BEGIN Source records

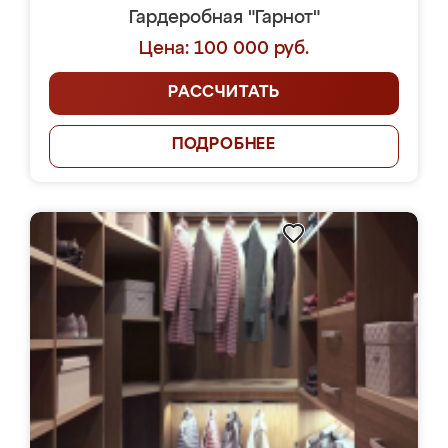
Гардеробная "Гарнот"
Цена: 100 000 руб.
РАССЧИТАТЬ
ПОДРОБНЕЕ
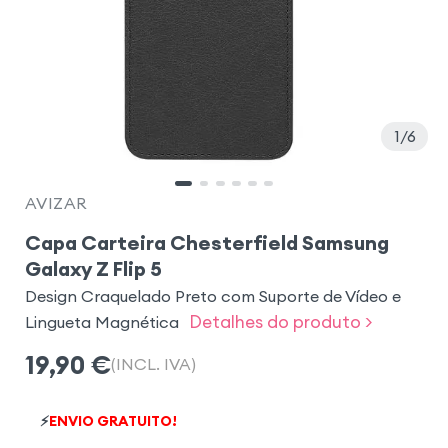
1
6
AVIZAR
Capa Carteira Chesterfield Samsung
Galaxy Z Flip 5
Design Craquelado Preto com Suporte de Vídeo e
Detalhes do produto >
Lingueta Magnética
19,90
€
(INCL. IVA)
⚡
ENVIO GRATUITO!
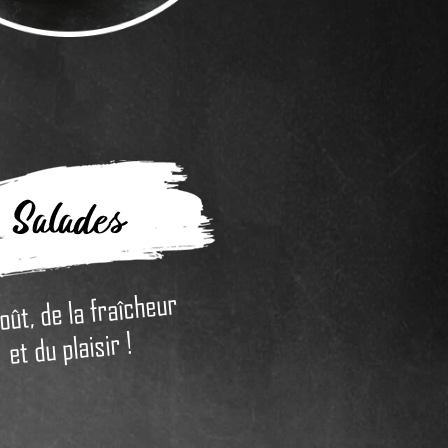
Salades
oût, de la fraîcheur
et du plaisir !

END Source records

**Problem**
In the copy, leave out all pictures, and retype exactly each line from the one with "Design Craquelado Preto" through the last line of the entries.

**Task output**
Design Craquelado Preto com Suporte de Vídeo e
Detalhes do produto >
Lingueta Magnética
19,90
€
(INCL. IVA)
⚡
ENVIO GRATUITO!
Salades
oût, de la fraîcheur
et du plaisir !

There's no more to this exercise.